Entries supplied:

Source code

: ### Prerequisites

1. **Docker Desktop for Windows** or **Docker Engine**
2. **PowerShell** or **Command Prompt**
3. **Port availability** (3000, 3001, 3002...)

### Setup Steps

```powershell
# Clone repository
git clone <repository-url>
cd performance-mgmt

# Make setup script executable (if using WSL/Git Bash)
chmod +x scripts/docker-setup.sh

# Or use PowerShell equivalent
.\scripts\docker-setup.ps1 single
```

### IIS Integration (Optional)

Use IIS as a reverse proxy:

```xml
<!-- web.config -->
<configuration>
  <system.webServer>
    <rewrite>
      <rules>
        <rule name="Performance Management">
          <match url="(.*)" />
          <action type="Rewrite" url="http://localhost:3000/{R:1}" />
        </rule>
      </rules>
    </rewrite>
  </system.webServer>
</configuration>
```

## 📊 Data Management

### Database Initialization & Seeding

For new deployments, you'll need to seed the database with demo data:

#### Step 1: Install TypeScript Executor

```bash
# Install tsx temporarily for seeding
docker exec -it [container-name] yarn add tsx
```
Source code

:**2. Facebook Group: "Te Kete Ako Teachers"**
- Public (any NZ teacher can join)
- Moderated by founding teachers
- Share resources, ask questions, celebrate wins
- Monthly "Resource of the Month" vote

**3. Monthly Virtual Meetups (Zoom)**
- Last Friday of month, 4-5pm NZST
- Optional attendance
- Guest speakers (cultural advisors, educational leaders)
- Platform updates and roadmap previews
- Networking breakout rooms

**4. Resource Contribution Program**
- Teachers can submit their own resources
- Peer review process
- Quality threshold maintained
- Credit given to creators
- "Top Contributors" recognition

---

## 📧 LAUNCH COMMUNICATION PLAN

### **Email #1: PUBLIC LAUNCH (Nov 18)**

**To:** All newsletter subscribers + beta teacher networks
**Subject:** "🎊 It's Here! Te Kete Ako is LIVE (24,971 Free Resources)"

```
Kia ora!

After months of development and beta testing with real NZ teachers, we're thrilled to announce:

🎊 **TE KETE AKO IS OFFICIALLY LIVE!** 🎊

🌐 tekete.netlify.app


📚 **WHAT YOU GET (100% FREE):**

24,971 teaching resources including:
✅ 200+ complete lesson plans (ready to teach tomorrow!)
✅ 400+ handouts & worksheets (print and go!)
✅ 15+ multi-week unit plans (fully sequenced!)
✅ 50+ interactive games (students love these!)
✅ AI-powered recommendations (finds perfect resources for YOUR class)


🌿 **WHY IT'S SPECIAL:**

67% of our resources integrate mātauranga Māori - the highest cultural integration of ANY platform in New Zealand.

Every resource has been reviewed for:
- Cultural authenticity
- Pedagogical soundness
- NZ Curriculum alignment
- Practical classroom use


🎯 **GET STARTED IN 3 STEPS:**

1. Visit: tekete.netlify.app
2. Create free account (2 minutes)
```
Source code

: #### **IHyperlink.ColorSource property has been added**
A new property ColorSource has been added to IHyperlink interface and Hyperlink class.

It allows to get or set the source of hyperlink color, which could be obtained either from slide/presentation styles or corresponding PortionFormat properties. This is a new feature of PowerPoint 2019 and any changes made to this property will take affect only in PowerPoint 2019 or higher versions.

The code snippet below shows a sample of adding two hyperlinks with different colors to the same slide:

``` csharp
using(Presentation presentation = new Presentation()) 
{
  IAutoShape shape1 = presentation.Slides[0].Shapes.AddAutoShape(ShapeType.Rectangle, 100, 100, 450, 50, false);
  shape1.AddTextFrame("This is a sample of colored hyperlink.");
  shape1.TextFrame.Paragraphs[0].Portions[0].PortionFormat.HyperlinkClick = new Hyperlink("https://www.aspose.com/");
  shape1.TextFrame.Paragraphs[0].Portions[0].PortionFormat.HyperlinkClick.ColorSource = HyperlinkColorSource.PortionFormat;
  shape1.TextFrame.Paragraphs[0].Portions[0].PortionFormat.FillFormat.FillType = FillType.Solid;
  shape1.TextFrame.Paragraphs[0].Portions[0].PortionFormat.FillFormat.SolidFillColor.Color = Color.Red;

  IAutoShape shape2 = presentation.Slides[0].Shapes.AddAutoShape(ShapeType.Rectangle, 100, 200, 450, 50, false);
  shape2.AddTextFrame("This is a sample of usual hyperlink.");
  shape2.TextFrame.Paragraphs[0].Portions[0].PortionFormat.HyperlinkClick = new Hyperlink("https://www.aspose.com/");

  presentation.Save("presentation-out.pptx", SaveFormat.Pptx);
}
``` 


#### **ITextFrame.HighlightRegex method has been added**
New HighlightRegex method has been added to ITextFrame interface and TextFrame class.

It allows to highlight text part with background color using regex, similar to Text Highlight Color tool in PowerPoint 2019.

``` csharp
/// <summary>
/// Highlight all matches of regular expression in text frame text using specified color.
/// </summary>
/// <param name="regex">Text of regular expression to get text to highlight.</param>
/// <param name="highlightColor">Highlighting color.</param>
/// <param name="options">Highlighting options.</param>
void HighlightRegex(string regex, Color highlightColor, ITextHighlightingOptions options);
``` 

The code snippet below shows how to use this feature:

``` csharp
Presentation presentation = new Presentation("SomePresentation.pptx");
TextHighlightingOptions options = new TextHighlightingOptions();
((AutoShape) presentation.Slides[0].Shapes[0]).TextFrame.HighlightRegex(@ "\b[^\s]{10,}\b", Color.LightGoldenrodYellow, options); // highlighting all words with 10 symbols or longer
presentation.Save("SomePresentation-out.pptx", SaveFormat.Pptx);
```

Work task:
Go through the listing above and copy each line that contains "LIVE".

Solution to the problem:
**Subject:** "🎊 It's Here! Te Kete Ako is LIVE (24,971 Free Resources)"
🎊 **TE KETE AKO IS OFFICIALLY LIVE!** 🎊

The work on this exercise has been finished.